Jana Sperschneider and Amitava Datta

If 10% of protein fold researchers switched to RNA, the problem could be solved in one or two years.

—Tinoco and Bustamante, 1999 [39]


For nearly a century, the view most researchers had on RNA did not reach beyond the central dogma of molecular biology: DNA is transcribed to messenger RNA, which in turn is translated to proteins. Consequently, RNA was seen solely as the passive carrier of genetic information from DNA to proteins and not much else. In the 1980s, the field of RNA experienced major turbulences with the discovery of the ability of RNA to act as a catalyst. Numerous noncoding RNAs that are not translated to proteins have been discovered, and the prevailing view among scientists is that these functional RNAs no longer have to hide behind proteins.
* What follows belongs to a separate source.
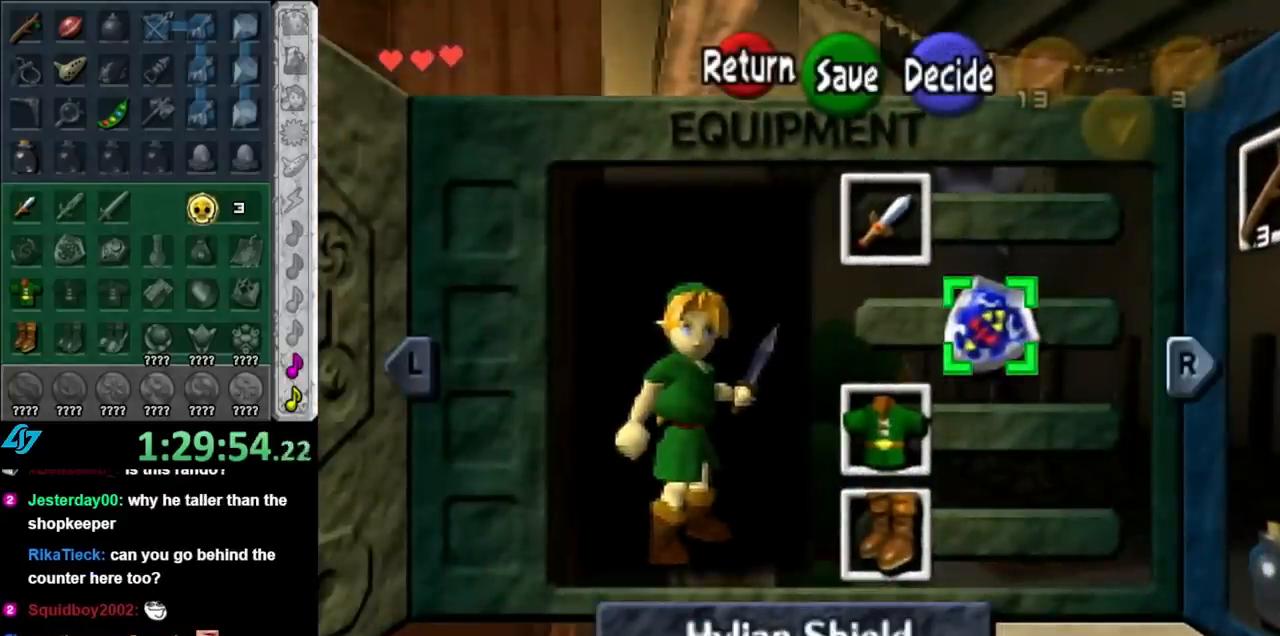
{"buttons": [], "left_stick": "center", "right_stick": "center", "events": []}
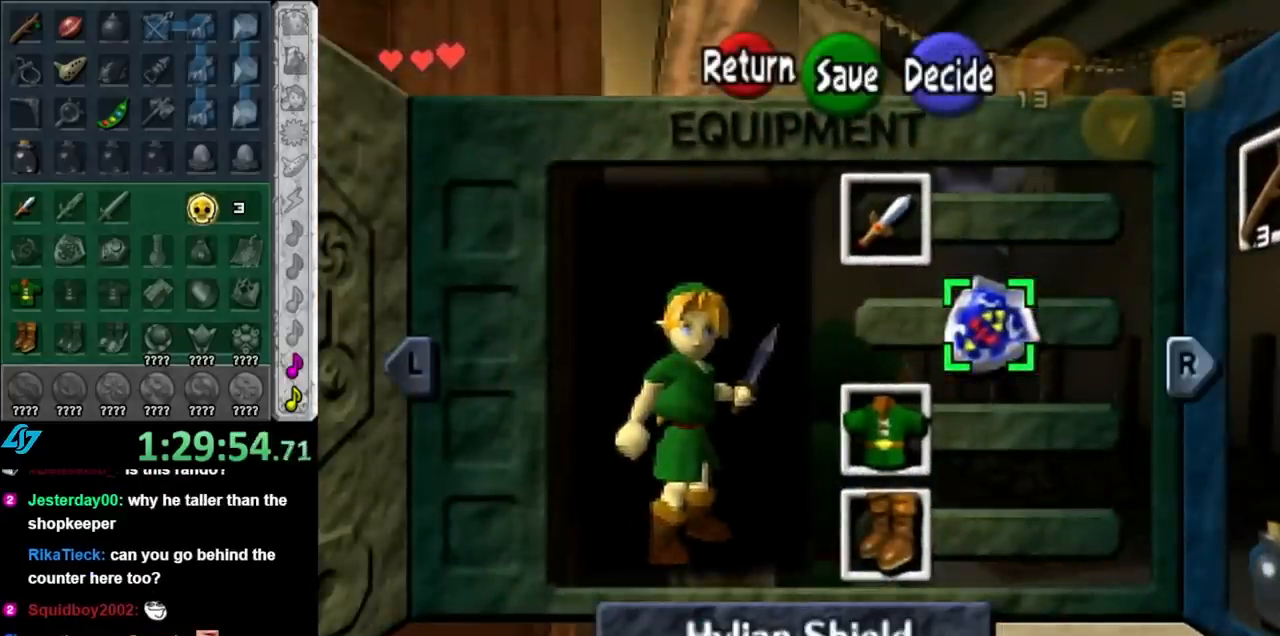
{"buttons": [], "left_stick": "right", "right_stick": "center", "events": [[250, "left_stick", "left"], [467, "left_stick", "right"]]}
Unlike DNA with its famous double helix structure, RNA exhibits diverse three-dimensional folds and is an extremely versatile molecule. For example, RNA is known to take part in translational regulation, intron splicing, and gene expression. Novel functional RNAs are discovered continuously, and many more breakthroughs in this exciting area can be expected in the foreseeable future.

One of the central paradigms in molecular biology states that structure is related strongly to function. Laboratory structure prediction is intricate and costly. Therefore, computational structure prediction from sequence ...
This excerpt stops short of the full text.